>>>

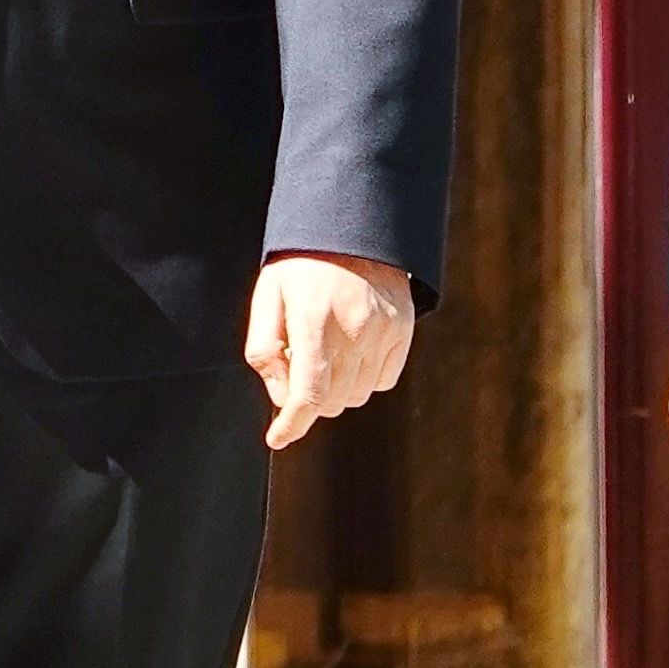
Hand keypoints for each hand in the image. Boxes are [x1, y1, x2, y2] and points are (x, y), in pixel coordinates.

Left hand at [245, 254, 415, 451]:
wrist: (354, 229)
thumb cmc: (302, 266)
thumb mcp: (267, 298)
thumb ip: (265, 350)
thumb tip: (281, 397)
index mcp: (314, 322)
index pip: (307, 394)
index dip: (292, 425)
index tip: (278, 438)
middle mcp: (355, 331)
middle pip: (332, 402)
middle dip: (309, 399)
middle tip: (298, 366)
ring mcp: (384, 332)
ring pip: (358, 396)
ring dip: (337, 390)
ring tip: (325, 353)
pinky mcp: (403, 331)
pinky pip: (382, 381)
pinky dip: (363, 379)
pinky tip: (351, 351)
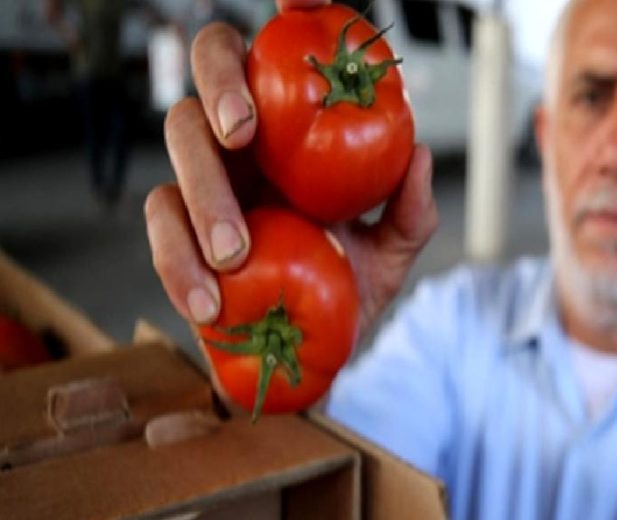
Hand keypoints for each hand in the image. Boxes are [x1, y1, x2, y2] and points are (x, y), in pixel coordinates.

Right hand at [144, 0, 436, 329]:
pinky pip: (161, 224)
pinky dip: (179, 262)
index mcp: (298, 125)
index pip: (289, 51)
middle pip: (213, 64)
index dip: (293, 7)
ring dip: (205, 192)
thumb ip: (409, 212)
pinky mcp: (177, 227)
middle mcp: (249, 135)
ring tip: (235, 251)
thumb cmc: (350, 288)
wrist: (311, 355)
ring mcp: (207, 174)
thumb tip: (422, 157)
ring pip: (180, 139)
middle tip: (245, 135)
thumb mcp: (392, 254)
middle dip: (222, 83)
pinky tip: (208, 301)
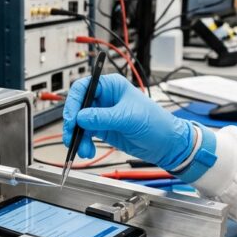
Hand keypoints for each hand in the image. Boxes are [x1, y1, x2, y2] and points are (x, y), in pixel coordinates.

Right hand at [63, 74, 192, 169]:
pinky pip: (85, 134)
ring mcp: (102, 114)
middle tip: (70, 135)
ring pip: (79, 123)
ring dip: (78, 137)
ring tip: (83, 149)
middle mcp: (104, 98)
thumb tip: (80, 117)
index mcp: (111, 86)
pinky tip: (87, 150)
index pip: (84, 87)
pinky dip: (83, 143)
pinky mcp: (102, 128)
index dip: (74, 102)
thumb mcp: (128, 118)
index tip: (71, 118)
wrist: (166, 144)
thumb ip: (103, 117)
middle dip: (72, 123)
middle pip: (78, 106)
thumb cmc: (156, 123)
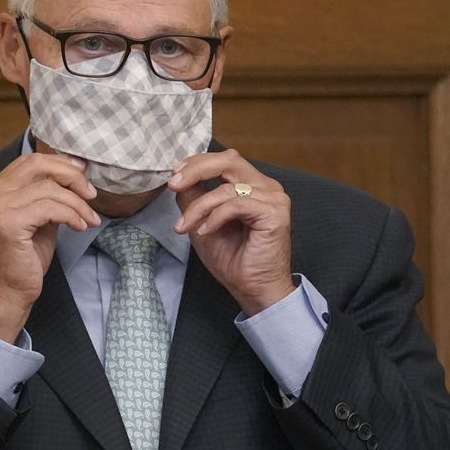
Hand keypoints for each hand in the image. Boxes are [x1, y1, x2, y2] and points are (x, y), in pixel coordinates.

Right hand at [0, 153, 99, 340]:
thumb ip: (48, 198)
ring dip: (77, 203)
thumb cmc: (22, 262)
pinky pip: (50, 208)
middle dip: (71, 176)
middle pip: (37, 165)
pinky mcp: (8, 224)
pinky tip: (80, 227)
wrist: (6, 295)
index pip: (29, 161)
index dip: (60, 164)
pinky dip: (71, 215)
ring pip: (49, 189)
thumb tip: (76, 175)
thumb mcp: (37, 221)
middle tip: (91, 194)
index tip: (83, 174)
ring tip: (89, 219)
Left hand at [168, 149, 294, 315]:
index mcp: (252, 185)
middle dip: (196, 169)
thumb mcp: (202, 223)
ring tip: (186, 227)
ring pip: (227, 188)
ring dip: (200, 207)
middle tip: (174, 184)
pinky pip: (237, 204)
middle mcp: (266, 187)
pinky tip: (206, 232)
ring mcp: (273, 198)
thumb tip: (179, 178)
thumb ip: (194, 198)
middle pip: (229, 160)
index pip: (224, 160)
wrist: (252, 289)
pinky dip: (216, 217)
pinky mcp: (275, 213)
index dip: (197, 163)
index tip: (174, 176)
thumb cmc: (232, 260)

<<<

◆ Work to complete ◆
Please copy the data above exactly, omitting the pictures.

◆ Response to the task ◆
Hand keypoints for each hand in the image. Boxes are [x1, y1, x2, y2] and points are (x, y), in pixel coordinates.

Left hand at [245, 254, 415, 451]:
wrist: (354, 229)
thumb cmc: (302, 266)
thumb mcp: (267, 298)
thumb ip: (265, 350)
thumb tip: (281, 397)
index mcp: (314, 322)
index pip: (307, 394)
index dip: (292, 425)
index tip: (278, 438)
middle mcp: (355, 331)
middle pip: (332, 402)
middle dip: (309, 399)
middle tip: (298, 366)
ring mcp: (384, 332)
ring pip: (358, 396)
ring dip: (337, 390)
ring tip: (325, 353)
pinky mcp: (403, 331)
pinky pip: (382, 381)
pinky dip: (363, 379)
pinky tip: (351, 351)
Hand keypoints for each hand in the image. Boxes are [x1, y1, x2, y2] and points are (x, y), in pixel coordinates.

Right hand at [144, 0, 436, 329]:
pinky pip: (161, 224)
pinky dip: (179, 262)
index mcp: (298, 125)
index pip: (289, 51)
middle pip: (213, 64)
index dip: (293, 7)
ring dip: (205, 192)
thumb ip: (409, 212)
pinky mcp: (177, 227)
middle mcp: (249, 135)
ring tip: (235, 251)
thumb cmc: (350, 288)
wrist: (311, 355)
ring mcp: (207, 174)
thumb tip: (422, 157)
ring pip: (180, 139)
middle tip: (245, 135)
thumb mcp: (392, 254)
middle dip: (222, 83)
pinky tip: (208, 301)
Hand keypoints for each hand in the image. Boxes are [x1, y1, x2, y2] and points are (x, y), in pixel coordinates.

Right hand at [63, 74, 192, 169]:
pinky pip: (85, 134)
ring mcp: (102, 114)
middle tip: (70, 135)
ring pip: (79, 123)
ring dip: (78, 137)
ring tip: (83, 149)
middle mcp: (104, 98)
thumb tip: (80, 117)
index mcp: (111, 86)
pinky tip: (87, 150)
index pip: (84, 87)
pinky dip: (83, 143)
pinky mcp: (102, 128)
index dip: (74, 102)
thumb mcp: (128, 118)
index tip: (71, 118)
wrist: (166, 144)
thumb ip: (103, 117)
middle dip: (72, 123)
middle pip: (78, 106)
thumb cmc: (156, 123)
Hand keypoints for each hand in the image. Boxes are [x1, y1, x2, y2] and points are (x, y), in pixel coordinates.

Right hand at [0, 153, 99, 340]:
thumb ip: (48, 198)
ring dip: (77, 203)
thumb cmc: (22, 262)
pinky pip: (50, 208)
middle dip: (71, 176)
middle pip: (37, 165)
pinky mcp: (8, 224)
pinky tip: (80, 227)
wrist: (6, 295)
index pip: (29, 161)
index dip: (60, 164)
pinky dip: (71, 215)
ring pip: (49, 189)
thumb tip: (76, 175)
thumb mcp: (37, 221)
middle tip: (91, 194)
index tip: (83, 174)
ring tip: (89, 219)
Left hand at [168, 149, 294, 315]:
index mcp: (252, 185)
middle dip: (196, 169)
thumb mcp: (202, 223)
ring tip: (186, 227)
ring pip: (227, 188)
ring dip: (200, 207)
middle tip: (174, 184)
pinky pip: (237, 204)
middle mcp: (266, 187)
pinky tip: (206, 232)
ring mcp: (273, 198)
thumb tip: (179, 178)
thumb ip: (194, 198)
middle pip: (229, 160)
index pip: (224, 160)
wrist: (252, 289)
pinky dip: (216, 217)
pinky mcp: (275, 213)
index dip: (197, 163)
index tip: (174, 176)
thumb cmc: (232, 260)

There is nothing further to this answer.